## Assignment
Return every record exactly as written.

Stored records
*** Begin section ***

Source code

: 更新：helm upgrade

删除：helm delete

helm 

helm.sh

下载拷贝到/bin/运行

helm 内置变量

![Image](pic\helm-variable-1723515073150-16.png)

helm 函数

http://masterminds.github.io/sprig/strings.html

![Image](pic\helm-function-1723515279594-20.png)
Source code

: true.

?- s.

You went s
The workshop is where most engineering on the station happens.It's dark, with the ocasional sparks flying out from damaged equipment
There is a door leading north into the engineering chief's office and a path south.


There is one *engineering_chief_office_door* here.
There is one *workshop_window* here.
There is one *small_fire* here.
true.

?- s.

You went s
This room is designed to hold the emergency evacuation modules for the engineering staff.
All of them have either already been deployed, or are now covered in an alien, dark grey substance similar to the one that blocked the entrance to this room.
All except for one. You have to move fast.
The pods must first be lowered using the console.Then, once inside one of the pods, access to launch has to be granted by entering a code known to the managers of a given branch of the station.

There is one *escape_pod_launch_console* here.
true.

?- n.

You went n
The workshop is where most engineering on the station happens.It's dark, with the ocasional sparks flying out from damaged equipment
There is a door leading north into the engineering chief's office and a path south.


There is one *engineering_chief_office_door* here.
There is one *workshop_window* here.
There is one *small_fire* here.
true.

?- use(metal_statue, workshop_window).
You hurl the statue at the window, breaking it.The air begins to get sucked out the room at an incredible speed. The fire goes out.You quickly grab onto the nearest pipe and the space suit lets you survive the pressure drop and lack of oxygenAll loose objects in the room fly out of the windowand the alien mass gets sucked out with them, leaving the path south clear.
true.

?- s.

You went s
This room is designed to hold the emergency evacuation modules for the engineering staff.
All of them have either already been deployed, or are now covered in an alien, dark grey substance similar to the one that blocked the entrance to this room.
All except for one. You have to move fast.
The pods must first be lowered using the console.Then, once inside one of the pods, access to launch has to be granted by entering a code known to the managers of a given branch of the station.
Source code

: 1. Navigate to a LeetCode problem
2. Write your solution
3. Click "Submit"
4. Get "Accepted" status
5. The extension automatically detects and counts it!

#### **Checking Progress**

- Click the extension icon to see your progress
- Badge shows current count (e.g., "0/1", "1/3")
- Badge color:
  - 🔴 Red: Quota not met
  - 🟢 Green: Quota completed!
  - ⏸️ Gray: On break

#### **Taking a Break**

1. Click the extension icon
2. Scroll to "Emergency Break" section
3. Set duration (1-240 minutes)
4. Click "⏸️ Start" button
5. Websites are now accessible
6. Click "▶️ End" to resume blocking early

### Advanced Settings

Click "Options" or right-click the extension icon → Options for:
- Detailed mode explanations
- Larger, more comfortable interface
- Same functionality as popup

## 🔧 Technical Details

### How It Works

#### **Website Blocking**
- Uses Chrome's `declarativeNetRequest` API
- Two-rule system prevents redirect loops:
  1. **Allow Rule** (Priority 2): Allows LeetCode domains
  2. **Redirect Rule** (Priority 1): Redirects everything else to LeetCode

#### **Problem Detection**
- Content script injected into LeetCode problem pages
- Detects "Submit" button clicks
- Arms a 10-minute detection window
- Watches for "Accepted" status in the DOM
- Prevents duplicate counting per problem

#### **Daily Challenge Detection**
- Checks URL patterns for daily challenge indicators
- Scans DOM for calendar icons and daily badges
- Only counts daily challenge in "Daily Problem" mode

*** End section ***

## Expected output
Source code

: 更新：helm upgrade

删除：helm delete

helm 

helm.sh

下载拷贝到/bin/运行

helm 内置变量

![Image](pic\helm-variable-1723515073150-16.png)

helm 函数

http://masterminds.github.io/sprig/strings.html

![Image](pic\helm-function-1723515279594-20.png)
Source code

: true.

?- s.

You went s
The workshop is where most engineering on the station happens.It's dark, with the ocasional sparks flying out from damaged equipment
There is a door leading north into the engineering chief's office and a path south.


There is one *engineering_chief_office_door* here.
There is one *workshop_window* here.
There is one *small_fire* here.
true.

?- s.

You went s
This room is designed to hold the emergency evacuation modules for the engineering staff.
All of them have either already been deployed, or are now covered in an alien, dark grey substance similar to the one that blocked the entrance to this room.
All except for one. You have to move fast.
The pods must first be lowered using the console.Then, once inside one of the pods, access to launch has to be granted by entering a code known to the managers of a given branch of the station.

There is one *escape_pod_launch_console* here.
true.

?- n.

You went n
The workshop is where most engineering on the station happens.It's dark, with the ocasional sparks flying out from damaged equipment
There is a door leading north into the engineering chief's office and a path south.


There is one *engineering_chief_office_door* here.
There is one *workshop_window* here.
There is one *small_fire* here.
true.

?- use(metal_statue, workshop_window).
You hurl the statue at the window, breaking it.The air begins to get sucked out the room at an incredible speed. The fire goes out.You quickly grab onto the nearest pipe and the space suit lets you survive the pressure drop and lack of oxygenAll loose objects in the room fly out of the windowand the alien mass gets sucked out with them, leaving the path south clear.
true.

?- s.

You went s
This room is designed to hold the emergency evacuation modules for the engineering staff.
All of them have either already been deployed, or are now covered in an alien, dark grey substance similar to the one that blocked the entrance to this room.
All except for one. You have to move fast.
The pods must first be lowered using the console.Then, once inside one of the pods, access to launch has to be granted by entering a code known to the managers of a given branch of the station.
Source code

: 1. Navigate to a LeetCode problem
2. Write your solution
3. Click "Submit"
4. Get "Accepted" status
5. The extension automatically detects and counts it!

#### **Checking Progress**

- Click the extension icon to see your progress
- Badge shows current count (e.g., "0/1", "1/3")
- Badge color:
  - 🔴 Red: Quota not met
  - 🟢 Green: Quota completed!
  - ⏸️ Gray: On break

#### **Taking a Break**

1. Click the extension icon
2. Scroll to "Emergency Break" section
3. Set duration (1-240 minutes)
4. Click "⏸️ Start" button
5. Websites are now accessible
6. Click "▶️ End" to resume blocking early

### Advanced Settings

Click "Options" or right-click the extension icon → Options for:
- Detailed mode explanations
- Larger, more comfortable interface
- Same functionality as popup

## 🔧 Technical Details

### How It Works

#### **Website Blocking**
- Uses Chrome's `declarativeNetRequest` API
- Two-rule system prevents redirect loops:
  1. **Allow Rule** (Priority 2): Allows LeetCode domains
  2. **Redirect Rule** (Priority 1): Redirects everything else to LeetCode

#### **Problem Detection**
- Content script injected into LeetCode problem pages
- Detects "Submit" button clicks
- Arms a 10-minute detection window
- Watches for "Accepted" status in the DOM
- Prevents duplicate counting per problem

#### **Daily Challenge Detection**
- Checks URL patterns for daily challenge indicators
- Scans DOM for calendar icons and daily badges
- Only counts daily challenge in "Daily Problem" mode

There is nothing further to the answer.